Boba Fett, Darth Maul, IG-88, Dengar, Biggs, Wedge, Porkins, Lobot, Nien Nub, the Max Rebo Band, and many more have all become fan favorites despite the least amount of screen time or any dialogue. They enriched the world of Star Wars, rounded it out with all types of beings, both ordinary and unsavory. Boba Fett and Darth Maul are the standouts in this crowd of minor but memorable characters as each have been expanded to depth in the growing catalogue of canon material. The Disney Star Wars Trilogy attempted to do similar things with their own flash in the pan characters like Babu Frik. By the end of the Disney run, Star Wars: The Rise of Skywalker embarrassingly buried the thread of a group of bad guy characters known as the Knights of Ren.
Fan expectations hit the ceiling when Disney purchased Lucasfilm for $4.05 billion in 2012, and promptly announced a new sequel trilogy. The sequel trilogy grossed $4.4 billion at the worldwide box office, repaying that purchased ticket and then some. The trilogy followed the journey of a desert nobody named Rey who grew into a powerful Jedi that supported the Resistance efforts against the First Order. She was diametrically opposed by another powerful force user, the fallen Jedi Ben Solo, son of Han and Leia. Ben fell to the Dark Side after a snafu with Luke Skywalker during his Jedi training. He killed most of his classmates, torched Luke’s academy, and ran off to serve Sith-adjacent Supreme Leader Snoke.
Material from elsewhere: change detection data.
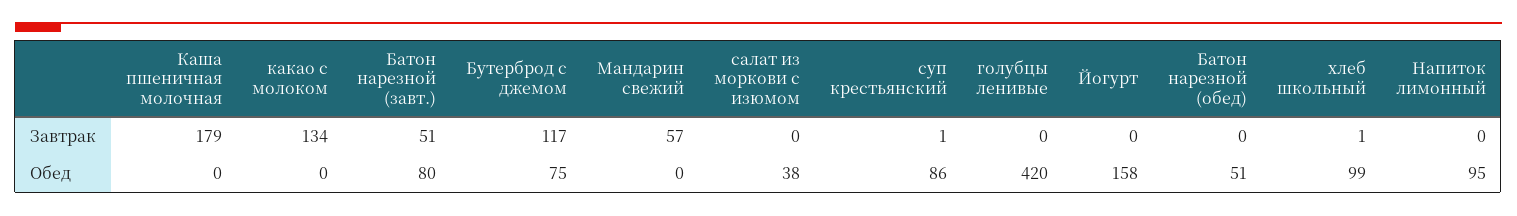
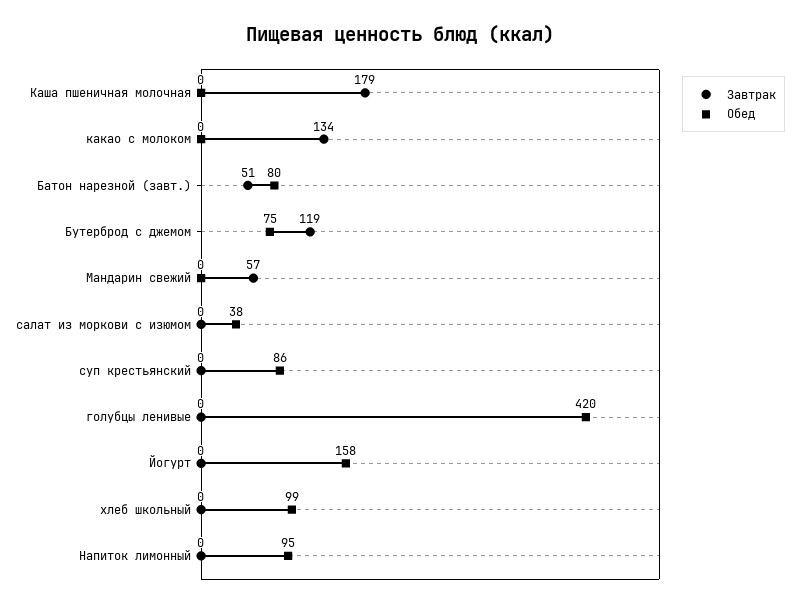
Завтрак, Бутерброд с джемом: 117 -> 119
Завтрак, суп крестьянский: 1 -> 0
Завтрак, Батон нарезной (обед): 0 -> none
Завтрак, хлеб школьный: 1 -> 0
Обед, Батон нарезной (обед): 51 -> none

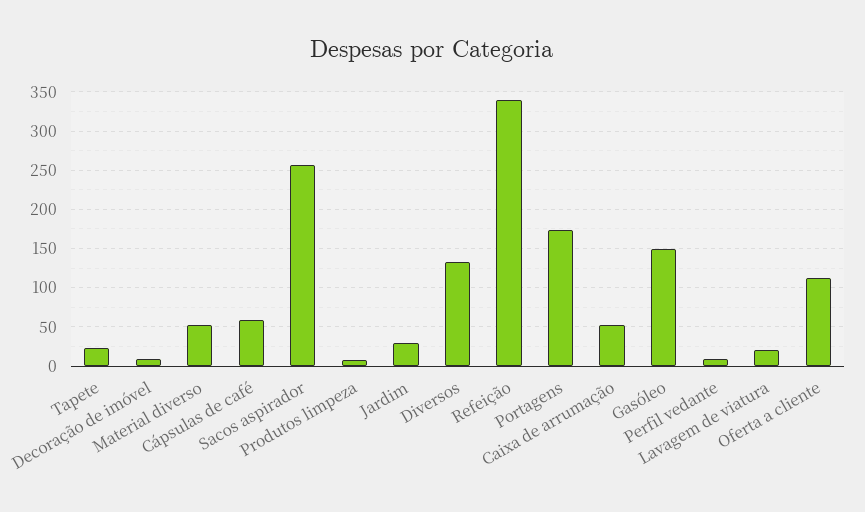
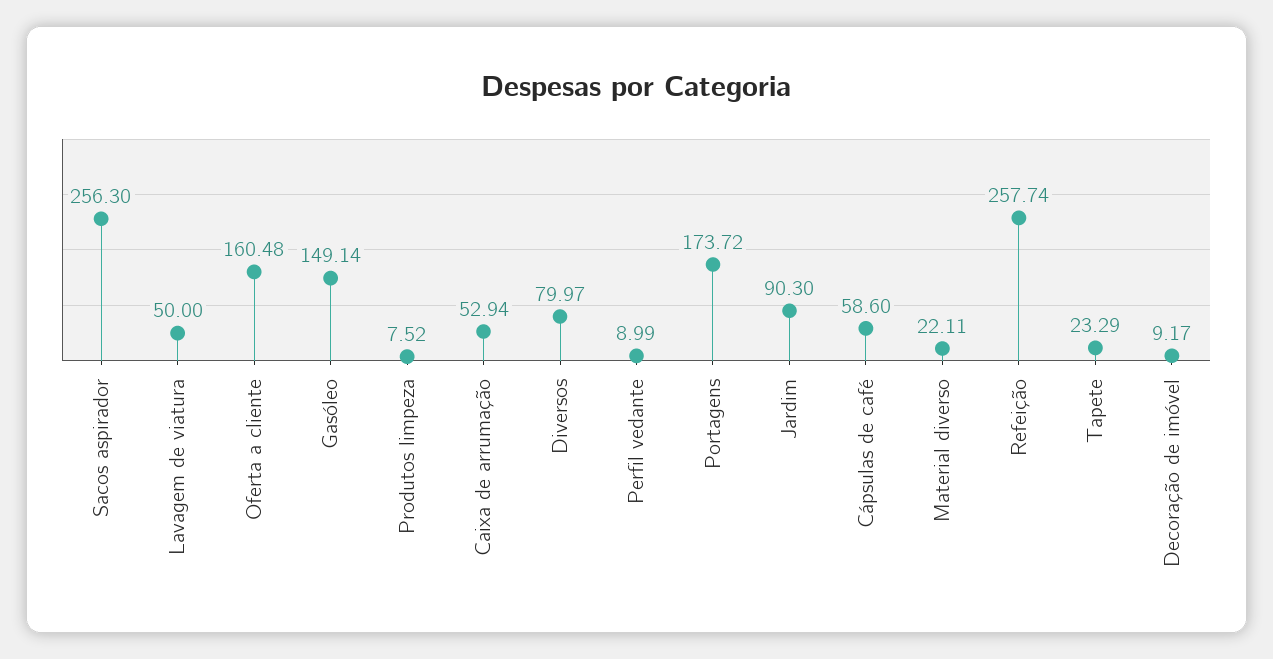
Material diverso: 50 -> 22.11
Jardim: 30 -> 90.3
Diversos: 130 -> 79.97
Refeição: 340 -> 257.74
Lavagem de viatura: 20 -> 50
Oferta a cliente: 110 -> 160.48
With Snoke, Ben turned fully into a villain, joining the ranks of the Knights of Ren, and claiming his new identity as their leader – Kylo Ren. So far as the Disney Trilogy incorporated them into the Star Wars lore, the Knights of Ren appeared in The Force Awakens and The Rise of Skywalker for a total of 192 seconds.
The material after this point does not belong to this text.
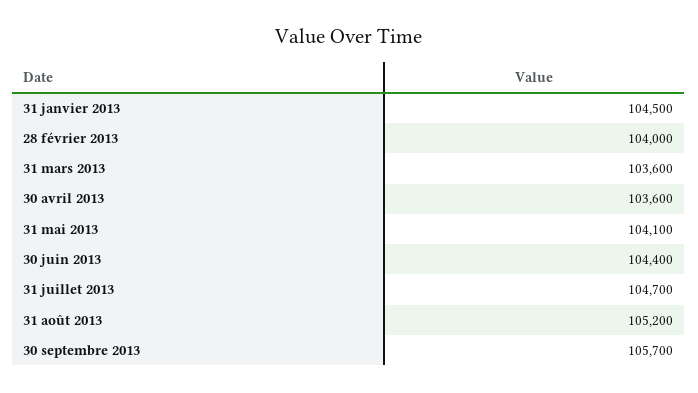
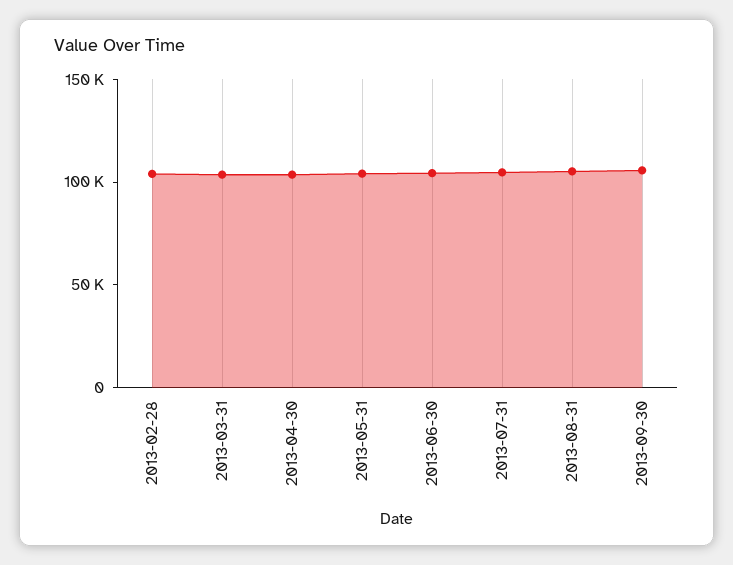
31 janvier 2013: 104500 -> none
According to the official backstory of the Knights of Ren, they were a merciless group of force-sensitive marauders who ran rampant in the Unknown Regions of the Galaxy. They were always evil; killing, raiding, stealing whatever and whenever they wanted, and were considered expert warriors.
Their philosophy is that of chaos, nihilism, and vicious self-determination. The word elite is used a lot in their descriptions (elite weapons masters, elite pilots, elite renegades etc.) They have no direct affiliation with the Sith, but they are dark side force users of a lesser degree. When Ben Solo joined them, he corralled them as his own personal bodyguards and brought them into the ranks of the First Order. There are six of them under Kylo’s “elite” command: Vicrul, Cardo, Ushar, Trudgen, Kuruk, and Ap’lek. Each has their own fashion style and unique contribution to the group, whether a weapon specialty or piloting.
At first glance in the Force Awakens, fans assumed the best. The Knights of Ren appeared to be an elite Dark Jedi hit squad, not unlike the Inquisitors from Star Wars: Rebels. According to Rey’s force-flashback, they were combatants during the burning of Luke Skywalker’s Jedi Academy. That means they had the ability to slay Jedi, much like the ever-epic Mandalorians. That they did not appear in The Last Jedi meant either they were being saved for a glorious showdown in the finale, or there was never any steam in the engine and the story group had no idea who they were or what to do with them.
Regardless, speculation for the showdown was rife. Could they be pursuers of Rey, like the Nazgul in the Lord of the Rings? Would they lead a commando strike against the Resistance, battling Poe and Finn and Leia? By the end of the Last Jedi, the Resistance was all but annihilated. The Knights of Ren should have been the final attack force, the final scythe to reap the Rebellion harvest for the First Order. Instead, they were merely the last platoon of Stormtroopers between Rey, Ben, and the Emperor in the Sith Citadel.
Collectively, all the fans saw of the Knights of Ren on screen was a whole lot of photoshoot posing. They posed behind Kylo in the rain. They marched with him down Star Destroyer corridors as his entourage. They ominously stood on a large rock overlooking the desert of planet Pasaana as the camera circled them, paired with deep malign music. They stand as a group in the winding walkways of Kijimi City holding their individual characteristic weapons awaiting the flashing lights of paparazzi.
In the end, the anticipated epic showdown, they surround Ben Solo, attack him one at a time, and get defeated in the most trivial ways. The audience knows none of their names, nor can tell the difference between them as to who is being killed by Kylo in the dark fog of planet Exegol. As hastily and uncertain as they entered the Disney Trilogy, they were lightsabered out of the fandom. If an account is taken of their total impact in the sequel trilogy, they basically amount to Kylo Ren’s edgy Boy Band. They are great at posing with their lead, they can march in step very well, and they look fantastic standing shoulder to shoulder in front of a backdrop. That is essentially it. Their hit single should be, “Looking for Rey in All the Wrong Places.”
It remains to be seen whether the Knights of Ren will be redeemed in any future Star Wars content. Going by their limited inclusion in the comics, any future rise to popularity for them is doubtful. They are a one and done appearance group.